Lee Daniels still loves The Paperboy, even if it almost made him quit directing
"The ones that were kicked to the curb are the ones that I hold dear to my heart," the director said
Photo: Vittorio Zunino Celotto/Getty Images
If you’ve heard of but haven’t seen Lee Daniels’ 2012 thriller The Paperboy, it’s probably for one of two reasons. First and most notably, it’s the one where Nicole Kidman pisses on a jellyfish-stung Zac Efron. Second, it was an almost Earth-shattering flop for the director, who had released Oscar-darling Precious (starring Mo’Nique and Gabourey Sidibe) three years prior. We’re not talking about a so-bad-it’s-good, Madame Web-type flop.

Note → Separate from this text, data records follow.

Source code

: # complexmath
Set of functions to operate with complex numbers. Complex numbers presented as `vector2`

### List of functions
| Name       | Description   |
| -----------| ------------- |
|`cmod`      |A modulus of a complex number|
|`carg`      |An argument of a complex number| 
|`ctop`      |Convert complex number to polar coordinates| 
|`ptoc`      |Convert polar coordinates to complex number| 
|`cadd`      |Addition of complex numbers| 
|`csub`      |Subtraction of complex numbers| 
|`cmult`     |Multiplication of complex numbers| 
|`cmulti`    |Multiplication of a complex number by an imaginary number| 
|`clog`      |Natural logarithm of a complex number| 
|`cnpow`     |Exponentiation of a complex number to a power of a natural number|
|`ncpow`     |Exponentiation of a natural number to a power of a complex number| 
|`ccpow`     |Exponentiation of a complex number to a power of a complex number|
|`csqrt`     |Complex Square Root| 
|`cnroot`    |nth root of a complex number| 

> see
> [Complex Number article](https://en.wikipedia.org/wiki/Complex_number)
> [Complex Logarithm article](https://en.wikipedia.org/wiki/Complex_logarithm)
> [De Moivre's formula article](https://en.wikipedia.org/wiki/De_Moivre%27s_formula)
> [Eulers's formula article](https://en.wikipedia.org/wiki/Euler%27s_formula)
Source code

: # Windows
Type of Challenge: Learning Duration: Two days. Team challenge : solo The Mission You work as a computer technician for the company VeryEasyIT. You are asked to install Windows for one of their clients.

At the time, The A.V. Club’s Nathan Rabin gave the film a dismal D-rating, writing, “It’s as if the filmmakers combined 18 different kinds of scalding-hot peppers, yet inexplicably emerged with oatmeal.”
Rabin wasn’t the only one who immediately cooled on the sweaty, Florida-set thriller, which also starred Matthew McConaughey as a reporter covering a death row inmate played by John Cusack, in addition to everything going on with Efron and Kidman. The film received not a single award upon its premiere at Cannes in 2012, and, according to IndieWire, only made $677,000 on its $12 million-plus budget when it arrived in U.S. theaters later that fall.